Cuplikan halaman
A. Biografi dan Pendidikan
Segala bidang intelektual dibentuk oleh
setting sosialnya, terutama berlaku untuk ilmu sosial seperti sosiologi
dimana tidak hanya berasal dari kondisi
sosialnya, tetapi juga menjadikan lingkungan sosial sebagai basis masalah
pokoknya. Kebanyakan dari masyarakat menganggap istilah sosiologi itu muncul
dari peradaban barat sebagai fenomena yang relatif modern. Sebenarnya, istilah
sosiologi tidak hanya berasal dari tokoh sosiolog barat, namun ada juga tokoh
sosiologi yang berasal dari negeri muslim, seperti Ibnu Khaldun. Tokoh yang
dibahas ini memiliki nama lengkap yaitu Waliy al-Din ‘Abd
al-Rahman bin Muhammad bin Muhammad binMuhammad bin al-Hasan bin Jabir bin
Muhammad ibn Ibrahim bin ‘Abdal-Rahman bin Khaldun (Suharto, 2006).
Tokoh sosiologi muslim yaitu Ibnu
Khaldun merupakan seseorang yang berkebangsaan Tunisia. Ia lahir di Tunisia,
Afrika Utara pada permulaan bulan ramadhan tanggal 27 Mei 1332 (Faghirzadeh
dalam Ritzer, 2004:8). Terlahir dari keluarga Andalusia (Spanyol)
yang berimigrasi dari Andalusia (Spanyol) ke Tunisia pada pertengahan abad ke 7
H dan juga merupakan keluarga terpelajar, Ibnu Khaldun mengenyam
pendidikan dengan masuk ke sekolah al-Quran, kemudian mempelajari ilmu
matematika dan sejarah. Semasa hidupnya, ia bekerja sebagai duta besar,
bendeharawan, dan anggota dewan penasihat Sultan di berbagai negara seperti
Tunisia, Maroko, Spanyol, dan Aljazair. Seorang Ibnu Khaldun
bukan hanya orang yang memiliki akar yang kuat dalam hal keagamaan, ilmu
tassawuf, fikih, dan bahasa Arab, tetapi juga sebagai sarjana yang mempelajari
dan menguasai ilmu-ilmu sosial. Semua yang ada dalam dalam hidup Ibnu
Khaldun merupakan turunan dari ayahnya sendiri yaitu Abu Abdullah Muhammad. Setelah lama
malang melintang dalam dunia perpolitikan ayah Ibnu Khaldun mengundurkan diri
dan mengabdikan diri kepada dunia ilmu pengetahuan dan kesufian, ahli bahasa
dan sastra Arab.

Telusuri materi
[A] Ketik ulang bagian teks tentang Ibnu Khaldun, mulai dari "yang berimigrasi dari" dan berakhir pada "dan sastra Arab.".
[B] Menurut teks tentang Ibnu Khaldun, di negara mana saja ia bekerja semasa hidupnya?

Data yang ditampilkan
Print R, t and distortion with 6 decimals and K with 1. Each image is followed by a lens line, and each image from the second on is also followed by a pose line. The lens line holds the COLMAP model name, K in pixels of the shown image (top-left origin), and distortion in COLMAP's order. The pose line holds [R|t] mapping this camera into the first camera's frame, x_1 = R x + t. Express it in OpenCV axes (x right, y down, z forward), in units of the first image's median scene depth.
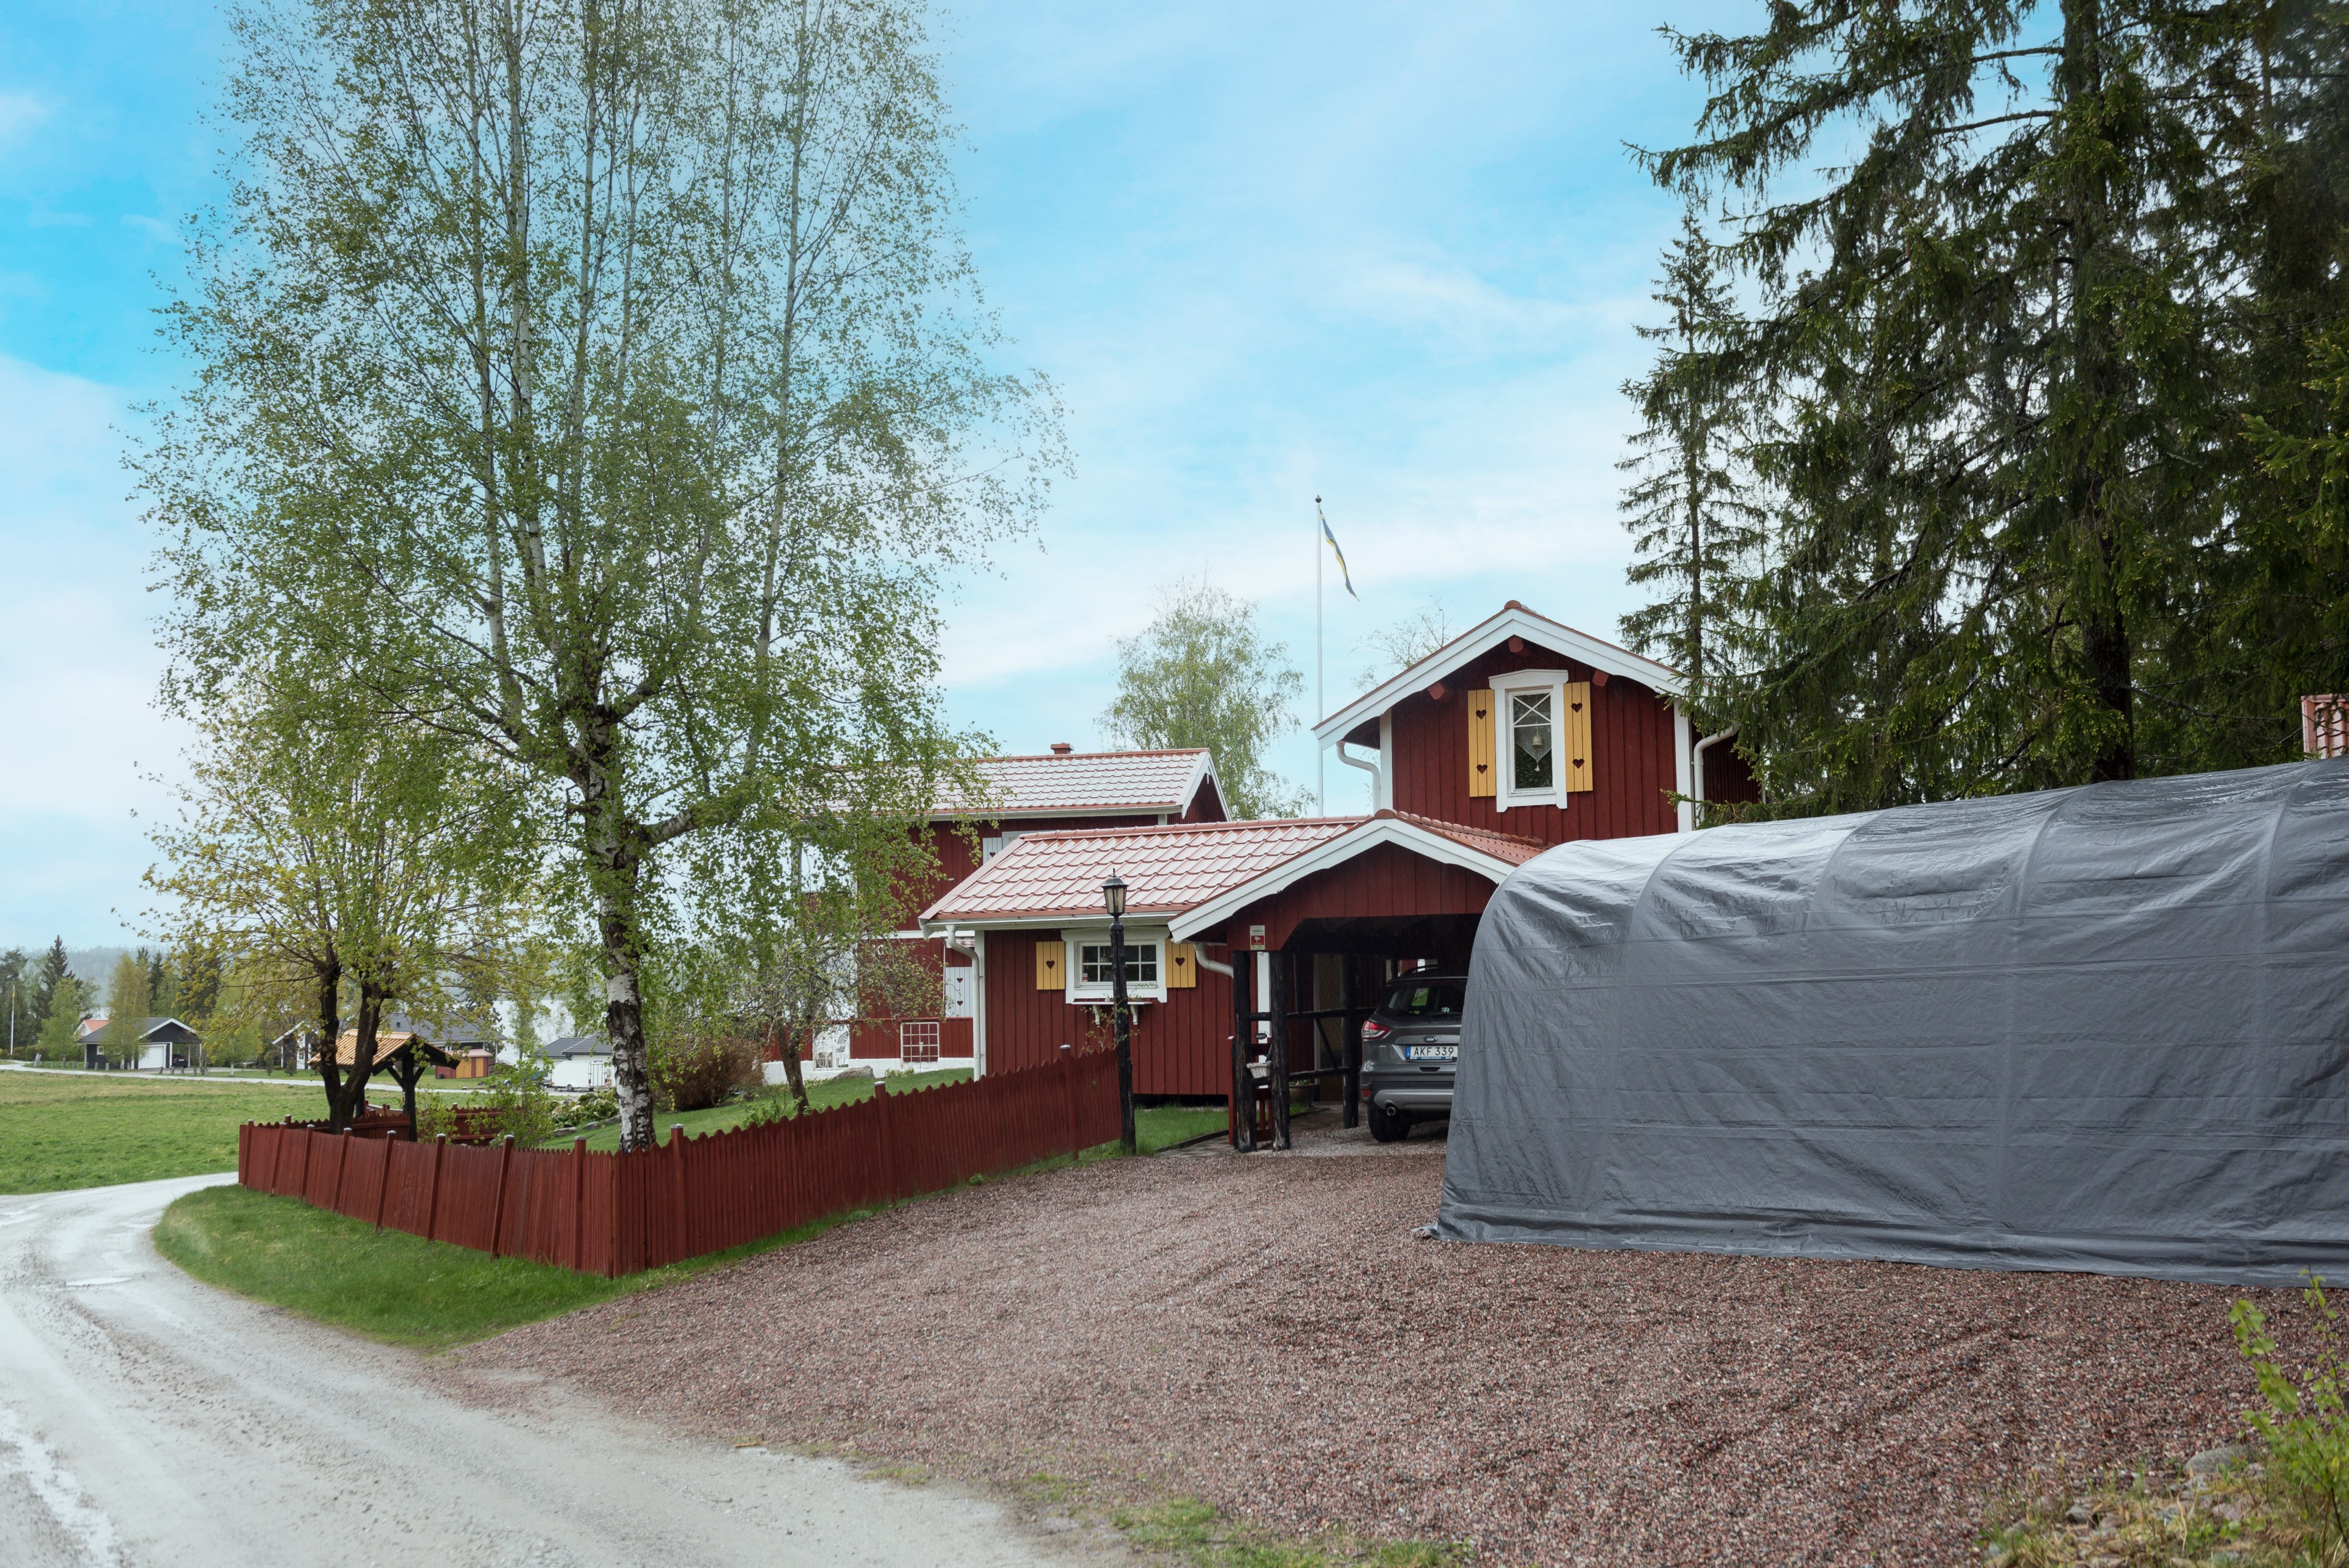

Jawaban per tugas
[A]
yang berimigrasi dari Andalusia (Spanyol) ke Tunisia pada pertengahan abad ke 7
H dan juga merupakan keluarga terpelajar, Ibnu Khaldun mengenyam
pendidikan dengan masuk ke sekolah al-Quran, kemudian mempelajari ilmu
matematika dan sejarah. Semasa hidupnya, ia bekerja sebagai duta besar,
bendeharawan, dan anggota dewan penasihat Sultan di berbagai negara seperti
Tunisia, Maroko, Spanyol, dan Aljazair. Seorang Ibnu Khaldun
bukan hanya orang yang memiliki akar yang kuat dalam hal keagamaan, ilmu
tassawuf, fikih, dan bahasa Arab, tetapi juga sebagai sarjana yang mempelajari
dan menguasai ilmu-ilmu sosial. Semua yang ada dalam dalam hidup Ibnu
Khaldun merupakan turunan dari ayahnya sendiri yaitu Abu Abdullah Muhammad. Setelah lama
malang melintang dalam dunia perpolitikan ayah Ibnu Khaldun mengundurkan diri
dan mengabdikan diri kepada dunia ilmu pengetahuan dan kesufian, ahli bahasa
dan sastra Arab.

[B] Tunisia, Maroko, Spanyol, dan Aljazair.